## START
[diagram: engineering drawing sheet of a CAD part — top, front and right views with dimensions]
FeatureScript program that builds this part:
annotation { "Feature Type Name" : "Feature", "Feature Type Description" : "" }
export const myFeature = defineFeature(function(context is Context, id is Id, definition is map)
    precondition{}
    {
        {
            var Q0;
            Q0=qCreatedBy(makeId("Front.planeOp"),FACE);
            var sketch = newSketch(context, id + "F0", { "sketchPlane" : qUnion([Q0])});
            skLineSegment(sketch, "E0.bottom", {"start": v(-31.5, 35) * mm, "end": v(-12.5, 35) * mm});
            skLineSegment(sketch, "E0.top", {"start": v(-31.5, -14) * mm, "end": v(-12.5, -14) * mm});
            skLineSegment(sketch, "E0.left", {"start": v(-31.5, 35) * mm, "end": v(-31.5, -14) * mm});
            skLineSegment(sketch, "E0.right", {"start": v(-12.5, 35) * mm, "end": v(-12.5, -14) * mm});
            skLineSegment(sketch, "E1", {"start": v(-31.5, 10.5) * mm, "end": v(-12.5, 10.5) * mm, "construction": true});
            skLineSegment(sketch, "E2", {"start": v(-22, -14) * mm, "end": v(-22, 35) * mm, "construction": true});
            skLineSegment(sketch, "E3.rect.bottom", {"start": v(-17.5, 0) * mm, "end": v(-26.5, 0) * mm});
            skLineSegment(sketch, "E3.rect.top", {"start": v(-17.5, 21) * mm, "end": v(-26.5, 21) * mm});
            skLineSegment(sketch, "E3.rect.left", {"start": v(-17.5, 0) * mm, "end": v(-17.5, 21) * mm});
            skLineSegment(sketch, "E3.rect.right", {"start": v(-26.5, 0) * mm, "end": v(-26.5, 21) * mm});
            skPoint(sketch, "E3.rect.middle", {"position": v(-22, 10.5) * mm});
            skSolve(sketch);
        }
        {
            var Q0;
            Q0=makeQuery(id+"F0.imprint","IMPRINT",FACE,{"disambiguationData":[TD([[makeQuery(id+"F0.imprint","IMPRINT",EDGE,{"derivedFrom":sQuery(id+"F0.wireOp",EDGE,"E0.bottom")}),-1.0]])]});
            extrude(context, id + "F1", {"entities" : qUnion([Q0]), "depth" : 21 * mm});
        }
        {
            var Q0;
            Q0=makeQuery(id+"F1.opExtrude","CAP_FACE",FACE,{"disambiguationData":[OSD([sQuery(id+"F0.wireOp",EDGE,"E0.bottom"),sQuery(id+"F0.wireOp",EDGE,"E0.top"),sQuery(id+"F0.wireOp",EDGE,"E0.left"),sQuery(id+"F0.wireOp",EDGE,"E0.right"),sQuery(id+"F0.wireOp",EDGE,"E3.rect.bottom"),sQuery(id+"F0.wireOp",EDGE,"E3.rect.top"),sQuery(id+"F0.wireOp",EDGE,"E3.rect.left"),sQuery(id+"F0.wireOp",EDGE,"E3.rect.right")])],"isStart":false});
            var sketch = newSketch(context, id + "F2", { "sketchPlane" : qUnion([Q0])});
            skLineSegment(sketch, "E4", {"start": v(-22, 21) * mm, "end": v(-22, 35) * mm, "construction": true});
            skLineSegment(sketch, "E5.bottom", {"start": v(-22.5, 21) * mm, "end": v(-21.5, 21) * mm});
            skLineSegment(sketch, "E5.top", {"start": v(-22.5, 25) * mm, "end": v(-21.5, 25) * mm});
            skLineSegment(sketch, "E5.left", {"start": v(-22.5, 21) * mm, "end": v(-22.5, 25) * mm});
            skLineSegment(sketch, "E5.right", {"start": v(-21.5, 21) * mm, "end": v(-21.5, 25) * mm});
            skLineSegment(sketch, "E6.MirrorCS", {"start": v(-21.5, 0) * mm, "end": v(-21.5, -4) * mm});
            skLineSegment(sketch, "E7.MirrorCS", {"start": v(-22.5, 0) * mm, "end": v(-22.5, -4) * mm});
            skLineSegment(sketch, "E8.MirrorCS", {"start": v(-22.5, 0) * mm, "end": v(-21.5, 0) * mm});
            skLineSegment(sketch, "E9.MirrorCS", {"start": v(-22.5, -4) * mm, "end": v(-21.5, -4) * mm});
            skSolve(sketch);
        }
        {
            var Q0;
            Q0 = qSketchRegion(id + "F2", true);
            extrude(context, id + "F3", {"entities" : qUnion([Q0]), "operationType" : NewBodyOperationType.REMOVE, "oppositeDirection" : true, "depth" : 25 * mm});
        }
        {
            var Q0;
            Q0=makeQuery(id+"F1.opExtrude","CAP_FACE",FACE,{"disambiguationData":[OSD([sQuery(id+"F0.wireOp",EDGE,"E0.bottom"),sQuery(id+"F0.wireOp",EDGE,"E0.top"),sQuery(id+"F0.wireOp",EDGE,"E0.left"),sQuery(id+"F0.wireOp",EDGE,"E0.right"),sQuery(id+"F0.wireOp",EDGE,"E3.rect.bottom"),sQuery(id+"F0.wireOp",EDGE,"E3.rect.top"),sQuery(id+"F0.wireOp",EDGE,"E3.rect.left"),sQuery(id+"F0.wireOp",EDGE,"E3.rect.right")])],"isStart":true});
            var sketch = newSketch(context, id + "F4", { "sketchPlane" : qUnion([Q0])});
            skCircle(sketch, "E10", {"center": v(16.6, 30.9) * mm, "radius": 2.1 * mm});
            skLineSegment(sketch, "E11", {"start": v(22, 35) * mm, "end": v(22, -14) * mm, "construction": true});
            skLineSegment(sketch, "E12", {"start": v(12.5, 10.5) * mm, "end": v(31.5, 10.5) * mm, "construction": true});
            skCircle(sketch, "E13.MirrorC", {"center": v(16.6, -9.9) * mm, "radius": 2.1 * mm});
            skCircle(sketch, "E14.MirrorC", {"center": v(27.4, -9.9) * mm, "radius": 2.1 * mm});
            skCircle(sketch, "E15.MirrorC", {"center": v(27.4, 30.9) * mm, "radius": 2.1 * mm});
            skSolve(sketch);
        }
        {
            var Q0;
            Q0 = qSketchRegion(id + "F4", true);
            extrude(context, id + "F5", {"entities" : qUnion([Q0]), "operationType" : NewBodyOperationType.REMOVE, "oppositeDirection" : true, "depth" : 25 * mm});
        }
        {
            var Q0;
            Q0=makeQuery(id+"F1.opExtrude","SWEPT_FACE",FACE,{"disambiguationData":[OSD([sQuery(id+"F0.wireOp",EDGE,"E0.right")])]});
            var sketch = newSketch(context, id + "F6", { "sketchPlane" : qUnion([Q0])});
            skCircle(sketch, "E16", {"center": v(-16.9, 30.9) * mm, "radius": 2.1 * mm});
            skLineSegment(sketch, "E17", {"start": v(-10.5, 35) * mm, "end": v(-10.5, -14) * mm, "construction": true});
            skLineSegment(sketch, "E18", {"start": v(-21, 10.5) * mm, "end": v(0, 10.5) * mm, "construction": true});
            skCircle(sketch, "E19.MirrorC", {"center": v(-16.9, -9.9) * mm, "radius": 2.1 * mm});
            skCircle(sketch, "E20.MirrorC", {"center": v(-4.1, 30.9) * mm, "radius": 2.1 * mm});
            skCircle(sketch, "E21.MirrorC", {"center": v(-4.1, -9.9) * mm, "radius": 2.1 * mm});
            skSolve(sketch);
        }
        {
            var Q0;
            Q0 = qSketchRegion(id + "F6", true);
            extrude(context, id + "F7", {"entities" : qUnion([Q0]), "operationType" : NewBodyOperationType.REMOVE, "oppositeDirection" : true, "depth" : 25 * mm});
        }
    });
## END
## START
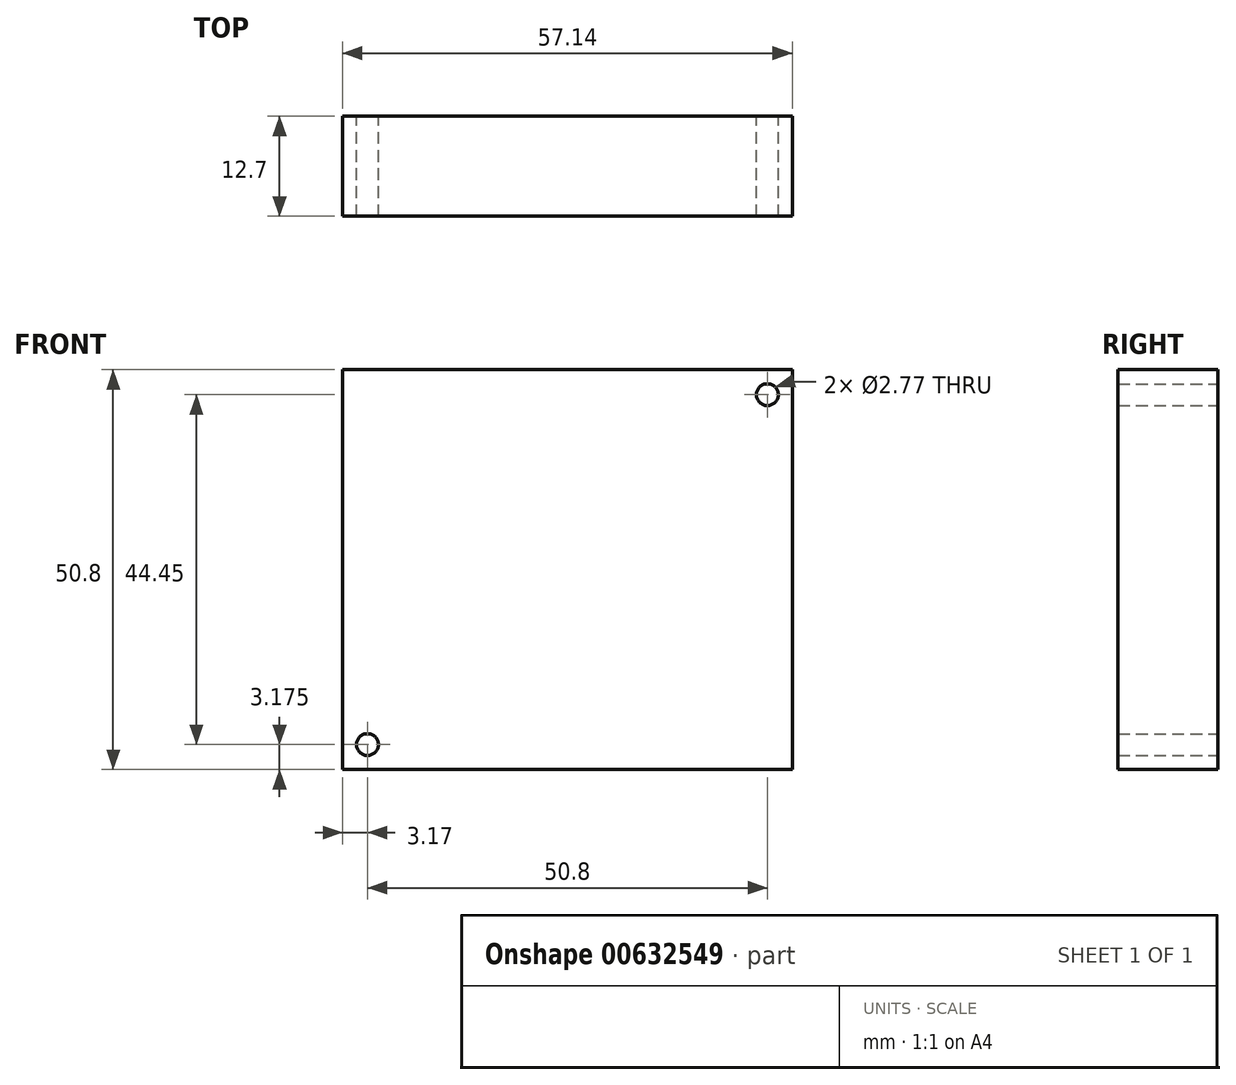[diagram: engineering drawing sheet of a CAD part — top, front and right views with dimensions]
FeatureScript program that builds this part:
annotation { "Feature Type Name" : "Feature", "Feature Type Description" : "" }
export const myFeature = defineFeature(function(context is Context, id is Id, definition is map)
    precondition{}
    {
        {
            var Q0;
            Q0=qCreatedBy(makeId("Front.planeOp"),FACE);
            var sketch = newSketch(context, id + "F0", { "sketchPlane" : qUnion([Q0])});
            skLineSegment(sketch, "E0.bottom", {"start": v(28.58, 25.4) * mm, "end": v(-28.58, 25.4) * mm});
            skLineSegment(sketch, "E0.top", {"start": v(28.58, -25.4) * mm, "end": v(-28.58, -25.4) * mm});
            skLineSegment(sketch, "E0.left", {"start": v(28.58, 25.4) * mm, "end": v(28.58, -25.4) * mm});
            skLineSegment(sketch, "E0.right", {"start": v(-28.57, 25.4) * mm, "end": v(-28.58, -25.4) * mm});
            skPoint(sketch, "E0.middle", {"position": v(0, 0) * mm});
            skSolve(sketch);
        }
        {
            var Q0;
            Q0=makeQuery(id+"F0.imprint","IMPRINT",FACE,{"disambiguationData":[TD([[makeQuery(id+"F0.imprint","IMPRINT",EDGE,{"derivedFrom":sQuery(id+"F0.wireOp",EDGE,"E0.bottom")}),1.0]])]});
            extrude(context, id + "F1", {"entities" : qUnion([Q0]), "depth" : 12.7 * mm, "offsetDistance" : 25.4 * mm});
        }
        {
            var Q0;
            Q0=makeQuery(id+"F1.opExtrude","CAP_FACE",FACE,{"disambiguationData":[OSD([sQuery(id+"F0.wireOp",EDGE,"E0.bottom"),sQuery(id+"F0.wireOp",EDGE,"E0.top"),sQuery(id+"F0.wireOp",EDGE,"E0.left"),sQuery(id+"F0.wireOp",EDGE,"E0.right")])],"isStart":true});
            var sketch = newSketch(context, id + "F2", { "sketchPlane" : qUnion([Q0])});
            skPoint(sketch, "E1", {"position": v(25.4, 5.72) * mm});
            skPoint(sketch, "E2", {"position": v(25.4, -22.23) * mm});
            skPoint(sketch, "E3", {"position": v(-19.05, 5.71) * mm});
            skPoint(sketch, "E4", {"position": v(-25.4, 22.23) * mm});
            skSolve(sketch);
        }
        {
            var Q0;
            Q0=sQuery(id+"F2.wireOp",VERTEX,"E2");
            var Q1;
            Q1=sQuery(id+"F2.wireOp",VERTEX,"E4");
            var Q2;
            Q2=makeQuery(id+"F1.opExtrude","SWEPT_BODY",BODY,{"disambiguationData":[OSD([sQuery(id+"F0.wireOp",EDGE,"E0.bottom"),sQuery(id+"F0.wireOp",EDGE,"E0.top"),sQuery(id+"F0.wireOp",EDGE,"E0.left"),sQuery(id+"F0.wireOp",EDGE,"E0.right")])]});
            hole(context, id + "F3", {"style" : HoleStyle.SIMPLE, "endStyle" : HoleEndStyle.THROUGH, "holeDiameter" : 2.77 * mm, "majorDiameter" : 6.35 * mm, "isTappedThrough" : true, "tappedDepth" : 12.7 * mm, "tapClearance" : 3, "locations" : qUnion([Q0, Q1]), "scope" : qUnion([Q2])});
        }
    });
## END
## Task requirements
Locate every line in the records that contains the string "qUnion" and copy each of those lines out in full.

## Right answer
            var sketch = newSketch(context, id + "F0", { "sketchPlane" : qUnion([Q0])});
            extrude(context, id + "F1", {"entities" : qUnion([Q0]), "depth" : 21 * mm});
            var sketch = newSketch(context, id + "F2", { "sketchPlane" : qUnion([Q0])});
            extrude(context, id + "F3", {"entities" : qUnion([Q0]), "operationType" : NewBodyOperationType.REMOVE, "oppositeDirection" : true, "depth" : 25 * mm});
            var sketch = newSketch(context, id + "F4", { "sketchPlane" : qUnion([Q0])});
            extrude(context, id + "F5", {"entities" : qUnion([Q0]), "operationType" : NewBodyOperationType.REMOVE, "oppositeDirection" : true, "depth" : 25 * mm});
            var sketch = newSketch(context, id + "F6", { "sketchPlane" : qUnion([Q0])});
            extrude(context, id + "F7", {"entities" : qUnion([Q0]), "operationType" : NewBodyOperationType.REMOVE, "oppositeDirection" : true, "depth" : 25 * mm});
            var sketch = newSketch(context, id + "F0", { "sketchPlane" : qUnion([Q0])});
            extrude(context, id + "F1", {"entities" : qUnion([Q0]), "depth" : 12.7 * mm, "offsetDistance" : 25.4 * mm});
            var sketch = newSketch(context, id + "F2", { "sketchPlane" : qUnion([Q0])});
            hole(context, id + "F3", {"style" : HoleStyle.SIMPLE, "endStyle" : HoleEndStyle.THROUGH, "holeDiameter" : 2.77 * mm, "majorDiameter" : 6.35 * mm, "isTappedThrough" : true, "tappedDepth" : 12.7 * mm, "tapClearance" : 3, "locations" : qUnion([Q0, Q1]), "scope" : qUnion([Q2])});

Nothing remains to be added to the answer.